Branches of the Family Tree
First of my family to come to this country came on the Mayflower - five of them: John Alden, Priscilla Mullins, Priscilla's parents , William and Allen (Ellen?) Mullins, and George Soule. Surely children today are still hearing the story of Captain Myles Standish's part in the romance of John and Priscilla. According to the tale, Myles asked John to go to Priscilla to ask her to marry him (Myles.) Priscilla replied, "Speak for yourself, John." So, John must have done just that. They married and had nine children, the youngest of whom, David, is my ancestor. His daughter, Priscilla, was the next generation in that line and with her marriage the Alden family name was lost in my ancestry. On the passenger list of the Mayflower John Alden is listed as a cooper and William Mullins as a tradesman. He must have sold shoes because, according to a recent article, Pilgrim's Progress, by Bill Bryson, he brought 126 pairs of shoes and 13 pairs of boots.

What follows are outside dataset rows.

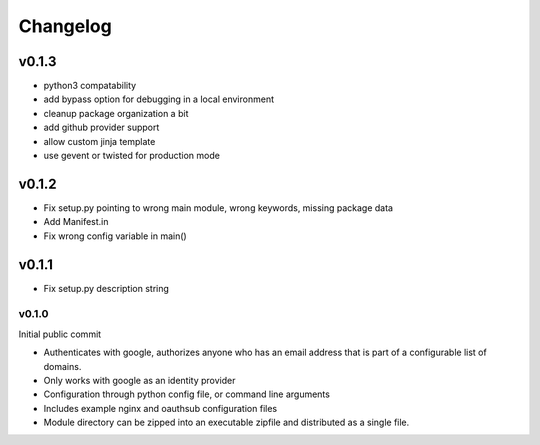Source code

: =========
Changelog
=========


v0.1.3
------

* python3 compatability
* add bypass option for debugging in a local environment
* cleanup package organization a bit
* add github provider support
* allow custom jinja template
* use gevent or twisted for production mode

v0.1.2
------

* Fix setup.py pointing to wrong main module, wrong keywords, missing
  package data
* Add Manifest.in
* Fix wrong config variable in main()

v0.1.1
------

* Fix setup.py description string

------
v0.1.0
------

Initial public commit

* Authenticates with google, authorizes anyone who has an email address
  that is part of a configurable list of domains.
* Only works with google as an identity provider
* Configuration through python config file, or command line arguments
* Includes example nginx and oauthsub configuration files
* Module directory can be zipped into an executable zipfile and distributed
  as a single file.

George Soule, my other ancestor on the Mayflower, is listed as a servant but other sources have noted that he was a teacher. I prefer to believe the latter because he brought books described in his will as a library. He, as well as John Alden, was a signer of the Mayflower Compact. He was a representative to the Legislature of the Plymouth Colony for six years. He married Mary Beckett who came as a maid with the Brewster family. No one by that name is on the passenger list and the only unnamed woman listed as a maid came with the Carver family so it is not clear whether I should name her as my sixth relative on the Mayflower. Well, why not? At any rate, the Soule's daughter, Susannah, was my ancestor so the Soule family name was lost. Another ancestor of my grandfather was John Elliott, the first translator of the Bible into an American Indian language.
These ancestors are all on my maternal grandfather's side. Edgar Thomas Robens was born in Saratoga, New York, on June 22,1854, so all the branches of my grandfather's ancestry stayed in the northeast until about two years after his birth when the family moved to northern Ohio. My grandfather was the sixth generation of his family to be born in the United States. Several of his ancestors fought in the Revolutionary War but none in the Civil War. My mother belonged to the Daughters of the Revolution (DAR) and to the Mayflower Society. My maternal grandmother's side of the family will be the next branch on the family tree.